From the records below, pull out every line that contains the word "left" and copy each one in full.

(DATA TO PROCESS)
[Start of Attachment]

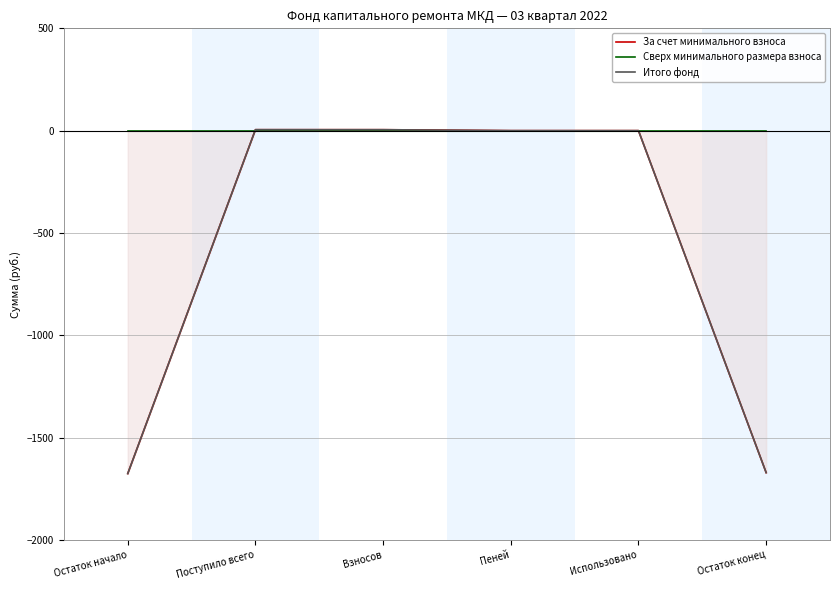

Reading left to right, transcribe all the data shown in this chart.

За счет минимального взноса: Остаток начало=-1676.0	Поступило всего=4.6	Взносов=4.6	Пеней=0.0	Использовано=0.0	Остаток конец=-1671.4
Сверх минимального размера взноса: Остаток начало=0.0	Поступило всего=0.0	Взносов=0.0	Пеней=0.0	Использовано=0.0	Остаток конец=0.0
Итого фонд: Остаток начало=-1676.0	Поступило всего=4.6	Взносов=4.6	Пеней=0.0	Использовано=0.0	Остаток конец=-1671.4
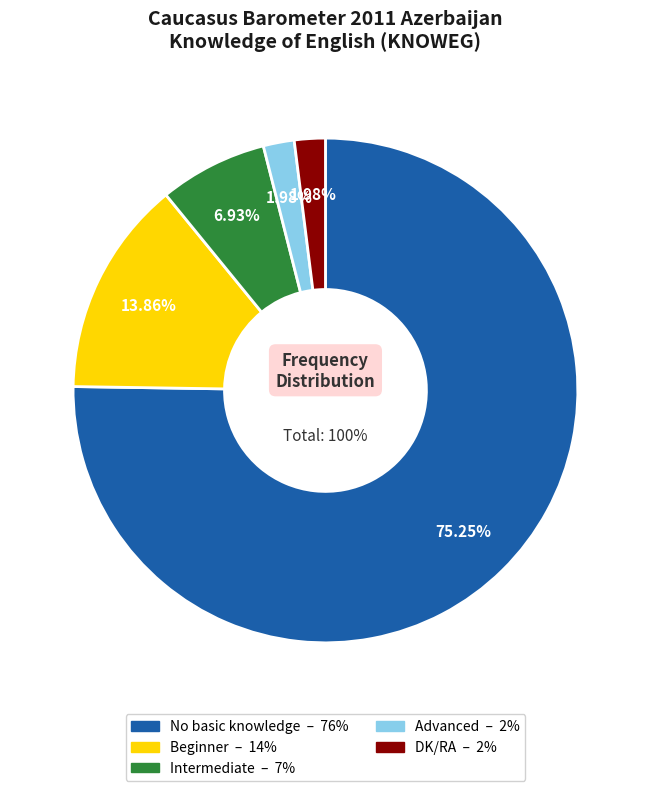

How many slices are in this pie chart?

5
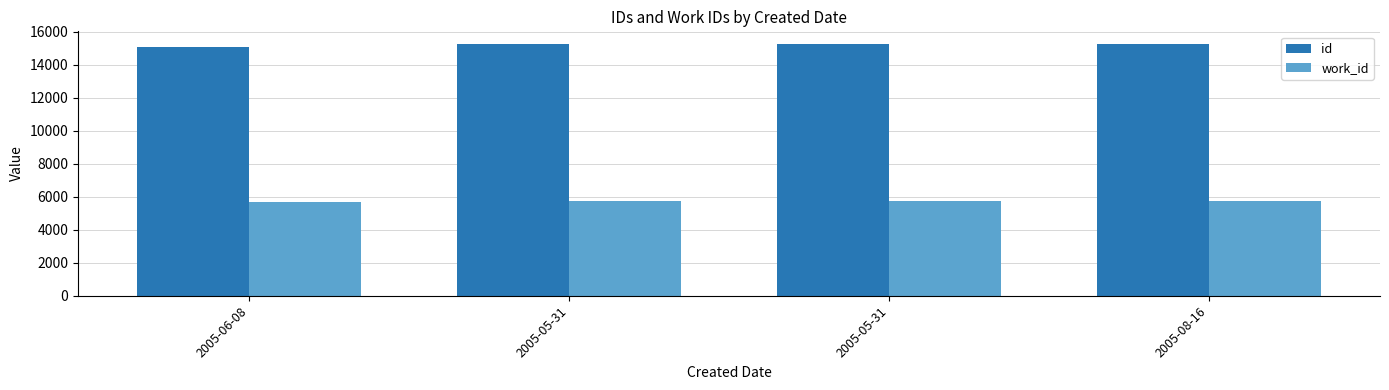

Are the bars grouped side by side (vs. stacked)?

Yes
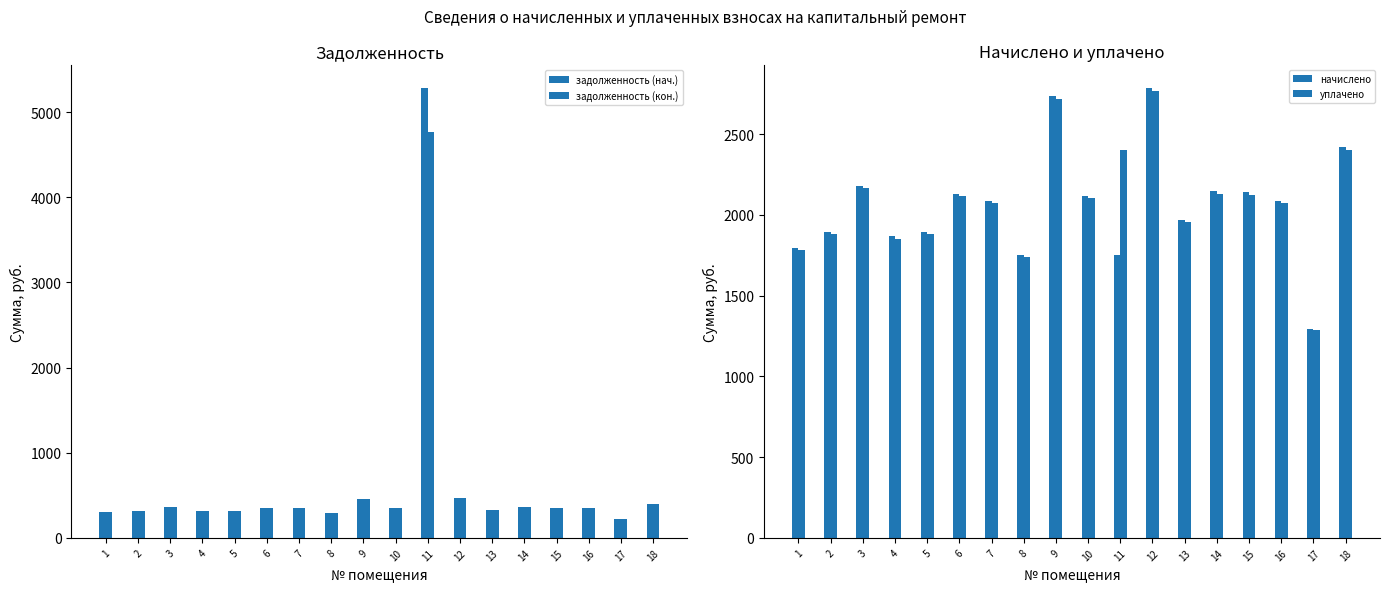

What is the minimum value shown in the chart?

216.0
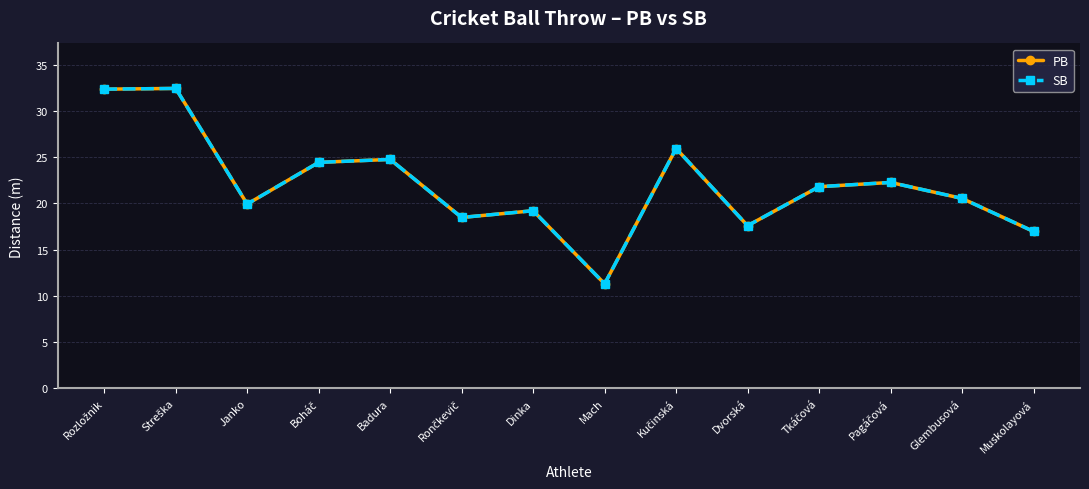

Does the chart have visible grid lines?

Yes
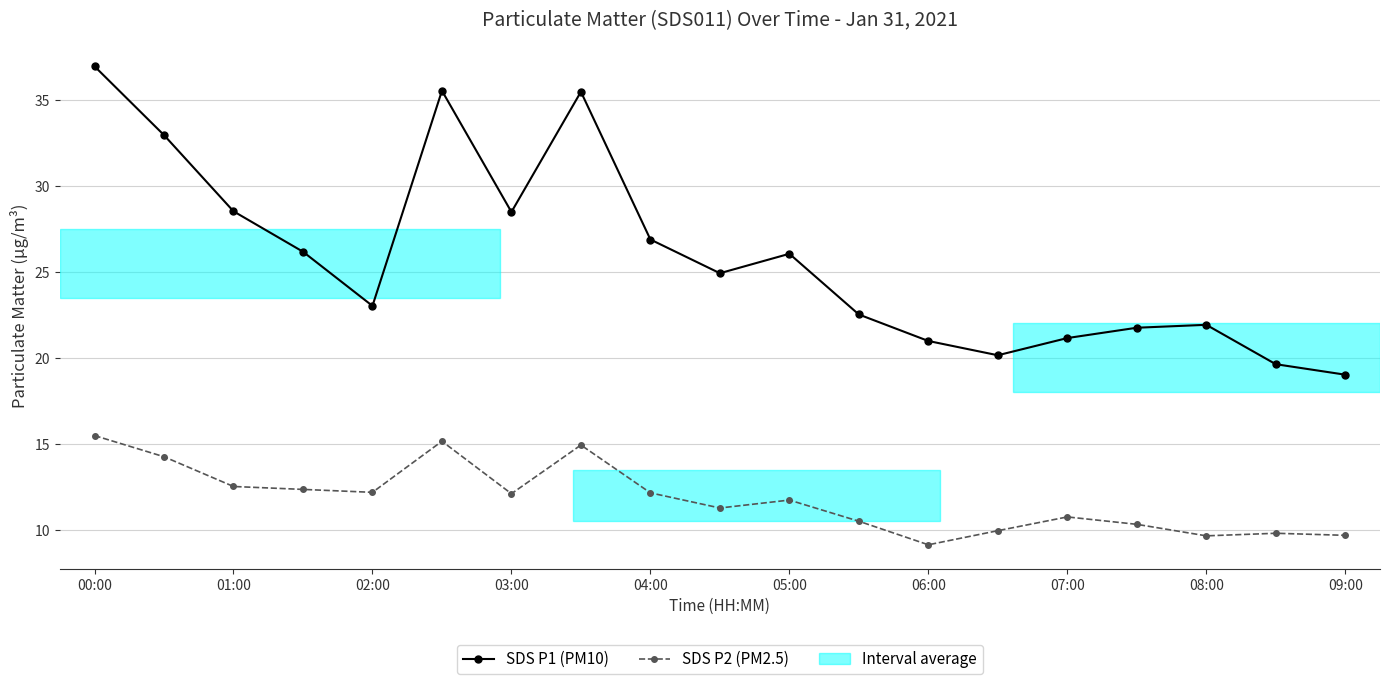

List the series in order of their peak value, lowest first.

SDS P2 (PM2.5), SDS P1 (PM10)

[End of Attachment]
[Start of Attachment]

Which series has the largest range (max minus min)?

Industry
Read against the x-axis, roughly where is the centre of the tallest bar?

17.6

[End of Attachment]
[Start of Attachment]

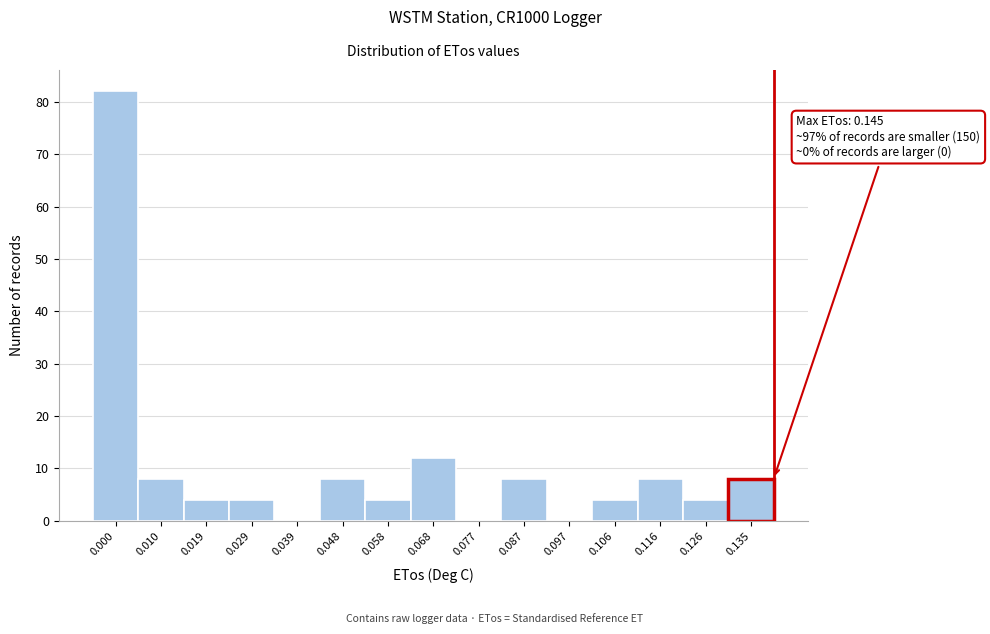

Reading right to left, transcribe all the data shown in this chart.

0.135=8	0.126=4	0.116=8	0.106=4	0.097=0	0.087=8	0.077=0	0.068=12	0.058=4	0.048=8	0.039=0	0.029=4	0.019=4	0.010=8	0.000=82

[End of Attachment]

(EXPECTED OUTPUT)
Reading left to right, transcribe all the data shown in this chart.
Reading right to left, transcribe all the data shown in this chart.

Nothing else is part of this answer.